● What needs to be done:
Edit the records below by replacing "Home" with "Accueil", keeping everything else unchanged, and leave the pictures out of your answer.

● Material provided:
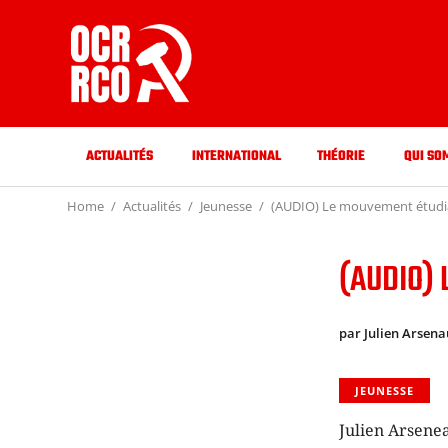
ACTUALITÉS
INTERNATIONAL
THÉORIE
QUI SO
Home
Actualités
Jeunesse
(AUDIO) Le mouvement étudi
(AUDIO) 
par Julien Arsena
JEUNESSE
Julien Arsene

● Reply to the task:
ACTUALITÉS
INTERNATIONAL
THÉORIE
QUI SO
Accueil
Actualités
Jeunesse
(AUDIO) Le mouvement étudi
(AUDIO) 
par Julien Arsena
JEUNESSE
Julien Arsene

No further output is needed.